The Governor's request is made through the regional FEMA office. State and Federal officials conduct a preliminary damage assessment (PDA) to estimate the extent of the disaster and its impact on individuals and public facilities. This information is included in the Governor's request to show that the disaster is of such severity and magnitude that effective response is beyond the capabilities of the State and the local governments and that Federal assistance is necessary. Normally, the PDA is completed prior to the submission of the Governor's request. However, when an obviously severe or catastrophic event occurs, the Governor's request may be submitted prior to the PDA. Nonetheless, the Governor must still make the request.

...

Based on the Governor's request, the President may declare that a major disaster or emergency exists, thus activating an array of Federal programs to assist in the response and recovery effort. Learn more about evaluating a request for a major disaster declaration.

Not all programs, however, are activated for every disaster. The determination of which programs are activated is based on the needs found during damage assessment and any subsequent information that may be discovered.

Some declarations will provide only individual assistance or only public assistance. Hazard mitigation opportunities are assessed in most situations.

One Hurricane Irene has passed, cleanup will start. But what is cleanup, and who does it? The Congressional Research Service reports:

After a disaster, when a region turns its attention to rebuilding, one of the greatest challenges to moving forward may involve how to properly manage debris generated by the event. Options include typical methods of waste management—landfilling, recycling, or burning. The challenge after a major disaster (e.g., a building or bridge collapse, or a flood, hurricane, or earthquake) is in managing significantly greater amounts of debris often left in the wake of such an event.

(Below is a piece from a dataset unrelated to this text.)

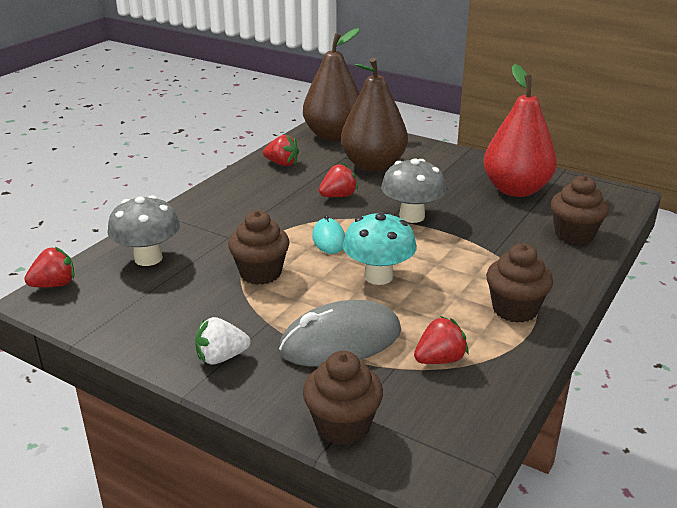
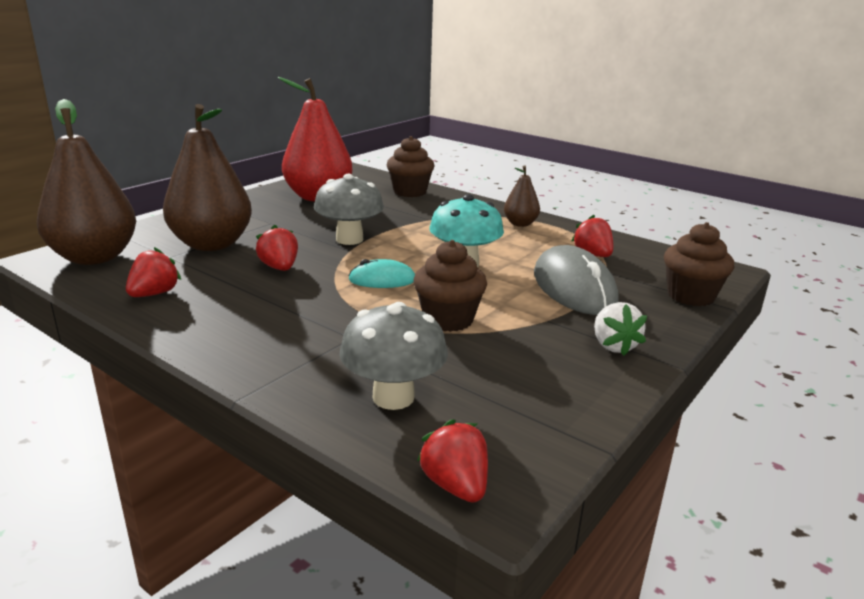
camera: 85 degrees left, 5 degrees down
brown cupcake [486,244,553,323] -> brown pear [504,166,540,227]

Debris after a disaster may include waste soils and sediments, vegetation (trees, limbs, shrubs), municipal solid waste (common household garbage, personal belongings), construction and demolition debris (in some instances, entire residential structures and all their contents), vehicles (cars, trucks, boats), food waste, so-called white goods (refrigerators, freezers, air conditioners), and household hazardous waste (cleaning agents, pesticides, pool chemicals). Each type of waste may contain or be contaminated with certain toxic or hazardous constituents. In the short term, removal of debris is necessary to facilitate the recovery of a geographic area. In the long term, the methods by which these wastes are to be managed require proper consideration to ensure that their management (by landfilling, for example) will not pose future threats to human health or the environment.

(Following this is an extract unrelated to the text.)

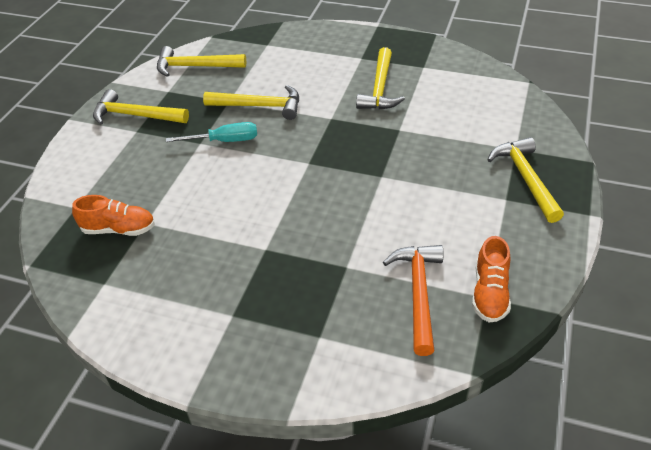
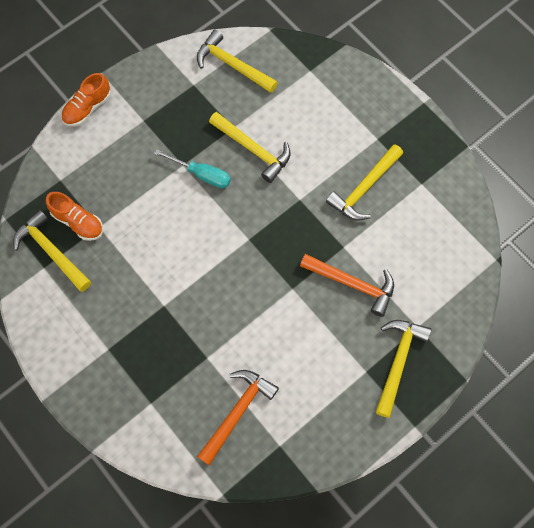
camera: 30 degrees right, 25 degrees up
yellow hammer [93,89,189,125] -> yellow hammer moved to [13,209,91,292]
orange shoe [472,236,511,323] -> orange shoe moved to [61,73,111,126]
none -> orange hammer [300,254,394,317]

After a presidentially declared disaster, federal funding or direct assistance in response to the disaster may be available to a state or local government. The Federal Emergency Management Agency (FEMA) may provide funding through its Public Assistance (PA) Grant Program for debris removal operations that eliminate immediate threats to lives, public health, and safety, or eliminate immediate threats of significant damage to improved public or private property. The federal share of funding to the affected area will be stated in the disaster declaration, but will be
no less than 75%. The funding will be available for response activities in a designated geographic area for a specific period of time.

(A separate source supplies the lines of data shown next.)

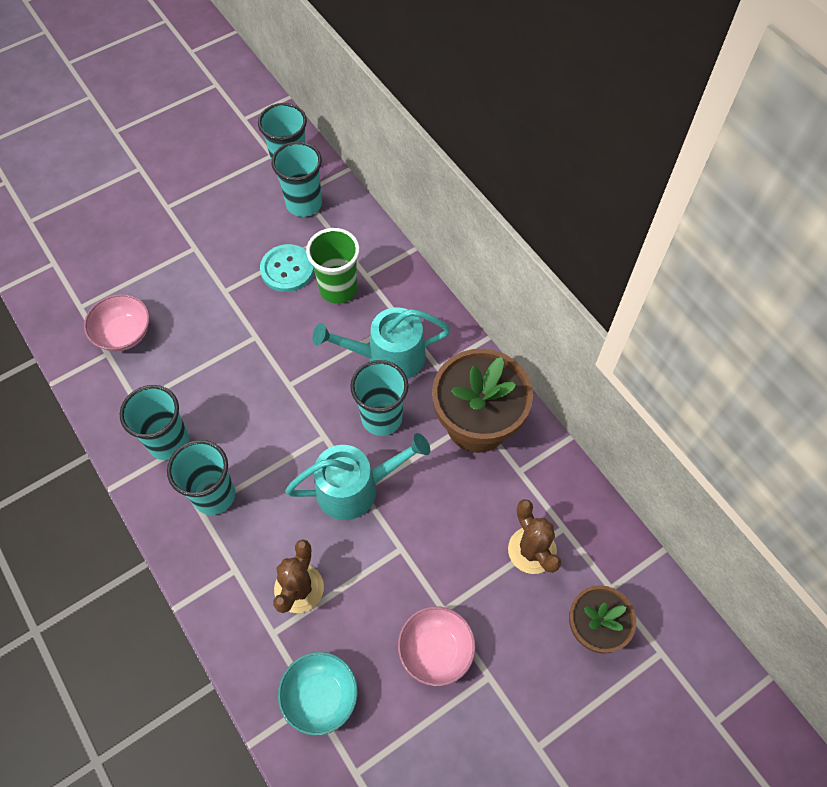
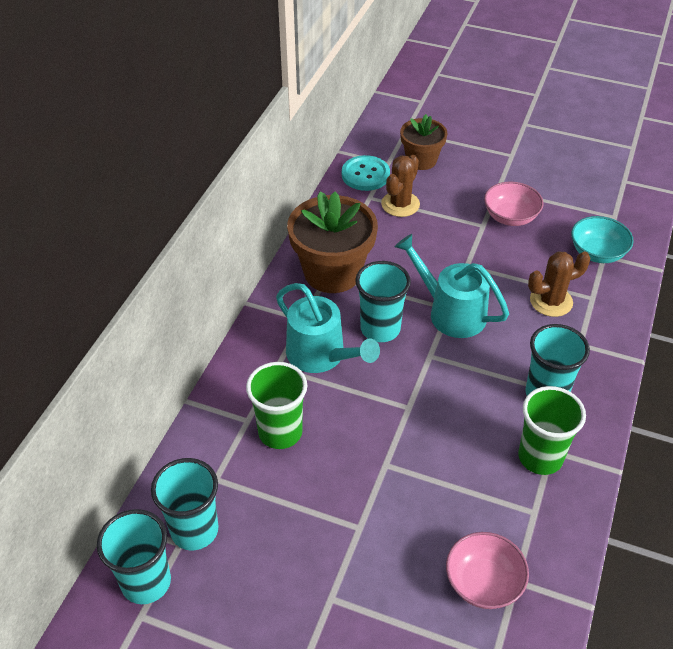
camera: 125 degrees left, 15 degrees down
turquoise cup [120,385,190,460] -> green cup [518,386,586,475]
turquoise button [260,244,314,292] -> turquoise button moved to [342,155,390,191]

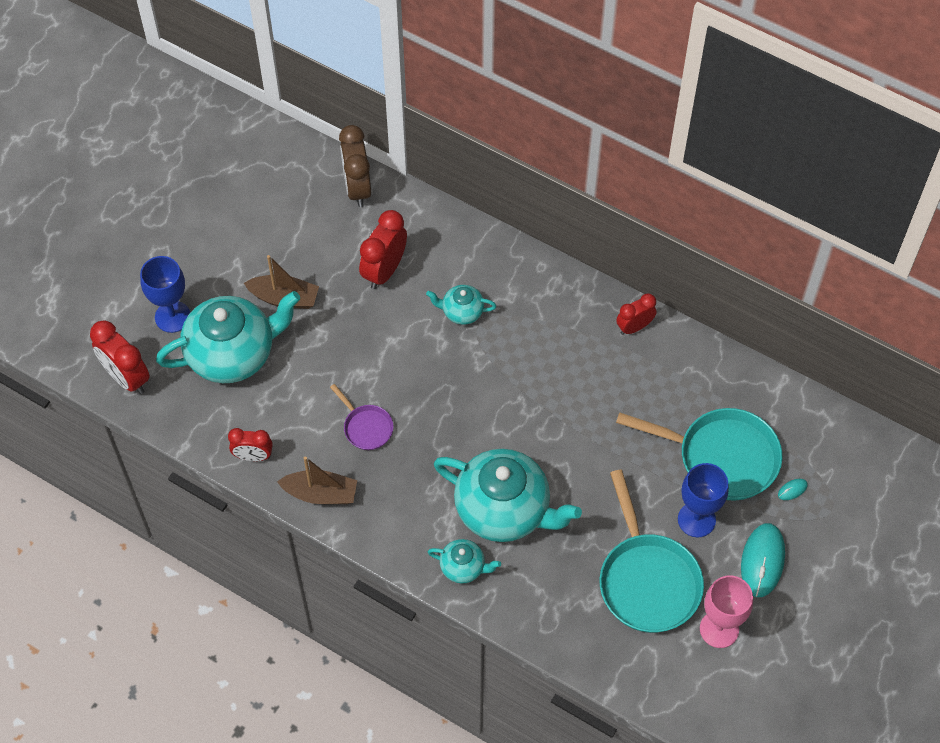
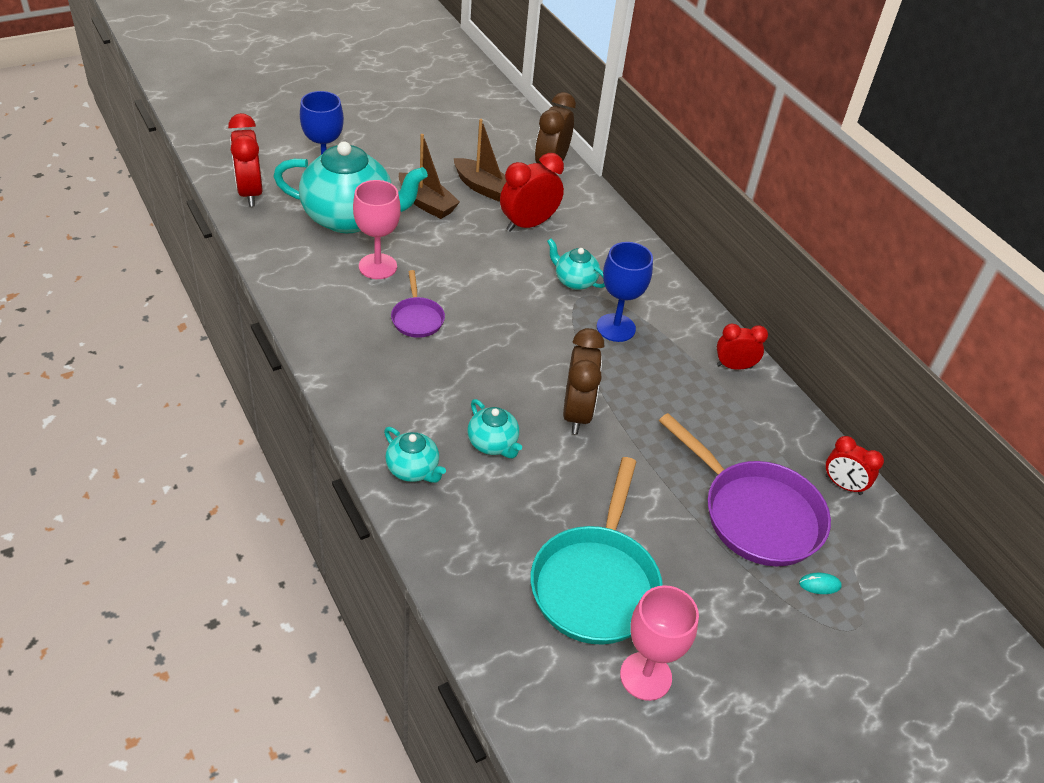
camera: 25 degrees right, 15 degrees down
red clock [228,428,273,461] -> red clock moved to [825,436,884,495]
brown boat [277,456,357,504] -> brown boat moved to [454,119,506,202]
turquoise teapot [434,449,582,542] -> turquoise teapot [468,399,522,459], size x0.47
turquoise pan [616,408,782,501] -> purple pan [659,413,831,566]
blue goblet [678,463,729,537] -> blue goblet moved to [597,242,653,342]
turquoise mouse [741,523,785,597] -> none
none -> pink goblet [353,180,401,279]
none -> brown clock [563,328,604,434]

In addition to funding, if the state or local government does not have the capability to respond to the disaster, it may request direct federal assistance from FEMA. Federal agencies most likely to assist with debris removal operations are the U.S. Army Corps of Engineers (the Corps) and the U.S. Environmental Protection Agency (EPA). Activities they may perform include right-of-way clearance, curbside waste pickup, private property debris removal, property demolition, assistance with contaminated debris management, and collection of household hazardous waste.